She was a member of the supporting cast, one of those special people who keeps the stars in the sky, yet still gets tagged with a two-word introduction: “His brother, Sam.” Or “his daughter, Janice.”
Or “his wife, Millie.”
It shouldn’t take her death to bring Millie Schembechler, wife of Bo, to the front of the sentence. But so be it. She was never interested in top billing. She was more concerned with how your family was doing, or if the couch was comfortable and the food was OK. She could invite you in with a smile, she could lecture you in motherly tones even though she was not your mother. She could do something few mortals can do: tell her husband he was wrong.
Try that sometime.
She died Wednesday of cancer on a beautiful summer afternoon, the kind of day she would have loved. And while it didn’t stir the headlines of a Rose Bowl win, or a Tigers sale, it did send a ripple of pain through those who knew her.
It sent a ripple through me. If today be the day for telling stories about Millie Schembechler, here is the best one I know: I was working on a book with her famous husband, and the time came for him to read the first-draft chapters. As I watched anxiously, he looked them over, grunting
“umm . . . umm-hmm.” Finally, he nodded approval. Then he lowered his reading glasses, and looked me dead on.
“Of course, we have to see what Millie thinks.”
Thus did Millie Schembechler become my “editor.” And although the book was in Bo’s words, each chapter came back with these suggestions:
On the top left side, in red pencil, she drew a frowning face. In this category went the “naughty” words Bo had used.
Atop the right side, she drew a smiling face. And under it, she wrote her substitutions:
“Damn” became “darn.” “Son of a bitch” became “son of a gun.”
Frowning face to smiley face.
I was being edited by cartoon.
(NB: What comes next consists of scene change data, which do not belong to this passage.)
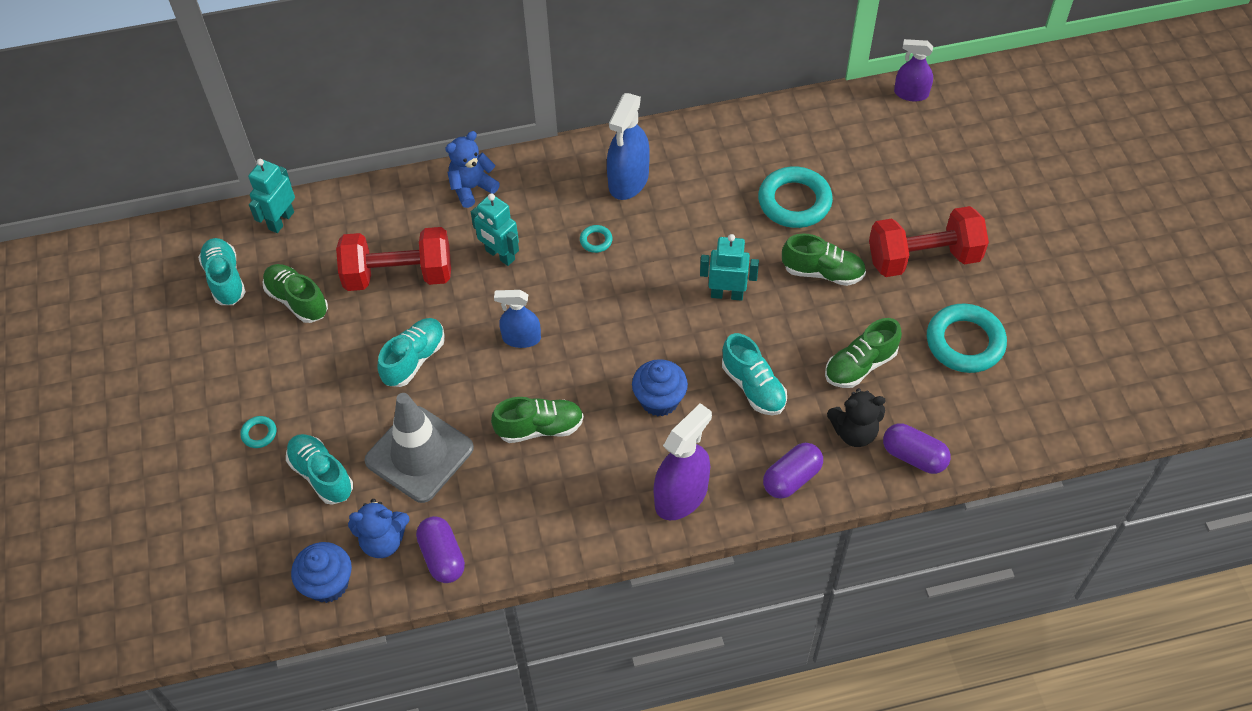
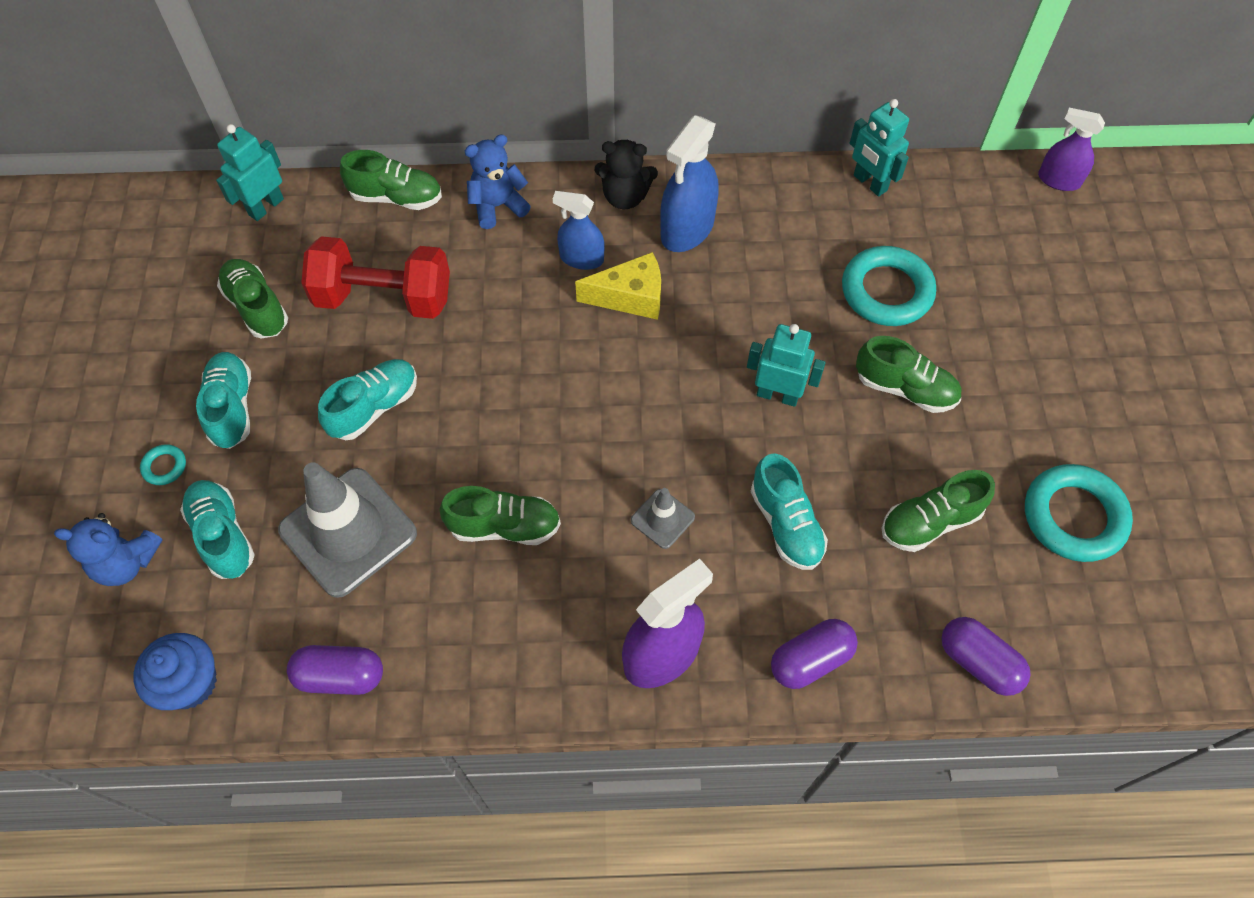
camera: 10 degrees right, 5 degrees up
turquoise shoe [198,238,246,305] -> turquoise shoe moved to [196,352,251,449]
blue teddy bear [348,499,410,558] -> blue teddy bear moved to [54,513,162,586]
purple capsule [416,516,465,583] -> purple capsule turned 75 degrees counterclockwise [287,645,383,695]
turquoise robot [471,193,519,266] -> turquoise robot moved to [850,99,909,197]
blue spray bottle [494,290,541,348] -> blue spray bottle moved to [553,191,605,270]
turquoise ring [580,225,613,253] -> yellow cheese [575,252,661,320]
blue cupcake [632,359,688,416] -> grey traffic cone [631,488,695,549]
black teddy bear [827,388,886,447] -> black teddy bear moved to [595,140,658,209]
red dumbbell [869,206,989,277] -> none
none -> green shoe [340,150,442,210]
Smiley faces . . . making things better
And yet, if you knew Millie, you had to laugh, because if she could have slapped a happy face over every sad one in the world, she would have done it. Cover asphalt with daffodils. Fill silence with music. Make things better.
People who have seen both sides can do that. Millie saw both sides. She was born poor, in rural Mississippi, part of a large family that, according to a family friend, “lived in a run-down place with a dirt floor.” Millie never forgot that. She never looked down at people. Once, working as a nurse in Buffalo in the early ’60s, a black man entered the hospital, needing emergency treatment. He was ignored because of his color. Millie informed the doctors. She, too, was ignored.
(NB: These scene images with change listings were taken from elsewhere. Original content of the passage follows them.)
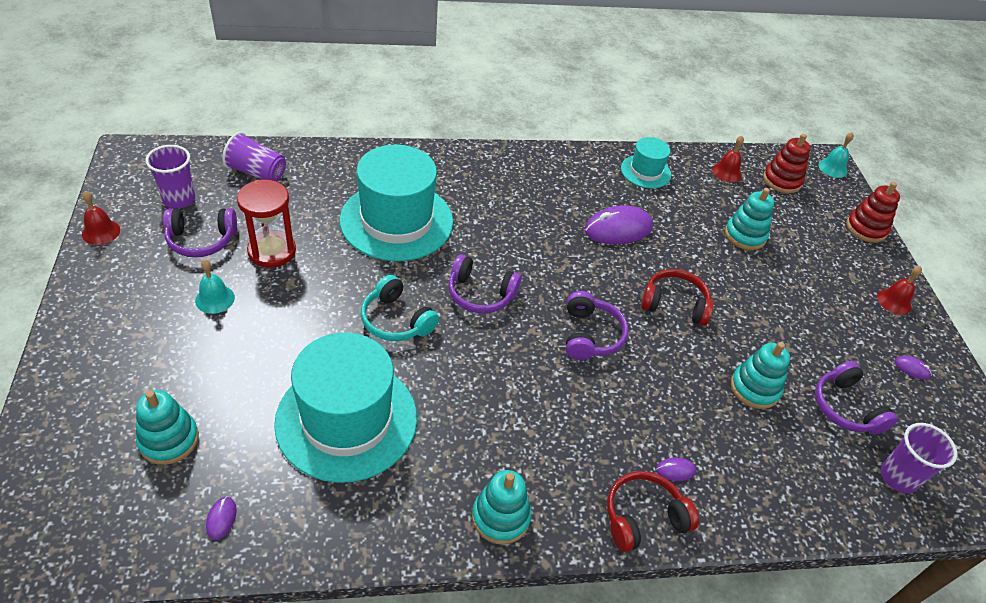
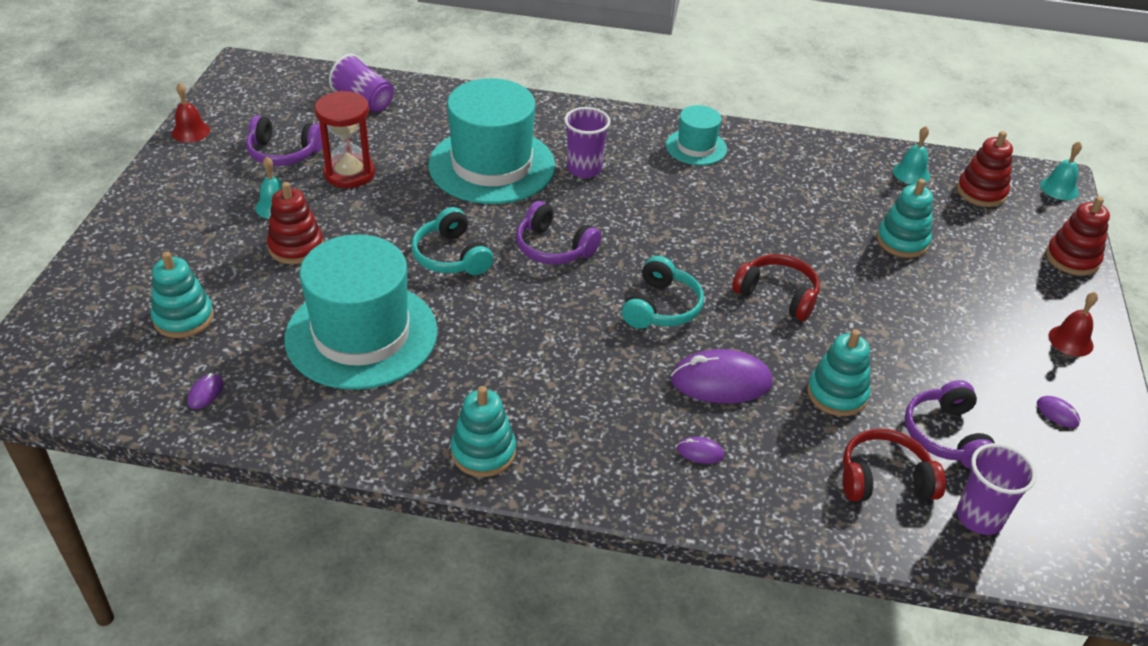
camera: 20 degrees right, 5 degrees down
purple cup [145,145,195,209] -> purple cup moved to [564,107,610,178]
purple headphones [566,291,629,360] -> turquoise headphones [622,256,704,329]
purple mouse [584,205,653,244] -> purple mouse moved to [671,349,773,403]
red headphones [607,471,699,552] -> red headphones moved to [843,428,946,501]
turquoise hat [621,137,671,188] -> turquoise hat moved to [666,105,727,165]
red bell [712,136,744,182] -> turquoise bell [893,126,930,185]
none -> red stacking toy [267,182,323,264]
So she walked out and tended to the man herself. It was the right thing to do.
That was her way. Those of you who knew her only as the first lady of Michigan football for 20 years really didn’t know her. Millie was a healer, an organizer, a charity addict, and, above all, a mother. She had been raising three sons on her own before Bo arrived on a blind date in the summer of 1968. Before she would marry him, she asked their OK.
Even in her last sickly days, she retained that indomitable knack of motherhood. A friend, hoping to cheer her up, sent videotapes of happier times, when Millie was healthy, attending functions with famous people, beaming that perfect smile.
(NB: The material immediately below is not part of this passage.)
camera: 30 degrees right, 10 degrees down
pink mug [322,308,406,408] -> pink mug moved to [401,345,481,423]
Not long after, the friend received a note. The handwriting was scratchy:
“Thank you for the videos. They will be precious mementos for the kids should this ugly cancer do me in.” Never was top billing so deserved
It did her in, finally. No one will ever know the long battle Millie, 63, fought with this disease, or the hours her husband spent urging her back to health, searching for doctors, fighting the inevitable the way he once fought a fourth-quarter clock.
Bo would leave Tiger Stadium early, go home and tend to his wife, week after week, month after month. When she seemed to have the strength, he would cajole her downstairs, and get her on the stationary bicycle.
“I got her to go five minutes today,” he told me once. “Tomorrow, we start with the weights.”
It broke your heart. Here was this ex-football coach, trying to keep his wife alive by doing the one thing he knew best: work out, get in shape, get stronger than your opponent.
But cancer is not sports; when it wants you, it takes you. And so, a few weeks ago, on the day he was fired from the Tigers, Bo passed his 24th wedding anniversary alone with his ailing wife. They had take-out food.
And today, no one can feel the emptiness inside the Schembechler house. No one can hurt the way her four sons, Chip, Geoff, Matt and Shemy, are hurting. No one can console the old coach.
The Academy Awards have something called Best Supporting Actress, and if life gave out such statuettes, Millie would have a few. But to those who knew her, she deserved marquee billing. So, in the last mention, maybe we should skip the two- word intro and move her to the front of the sentence:
Millie Schembechler, whose husband and children loved her dearly, said good-bye yesterday, leaving us in the sunshine, a happy face over the clouds, one last edit on the way to heaven. She will be missed. She will be missed.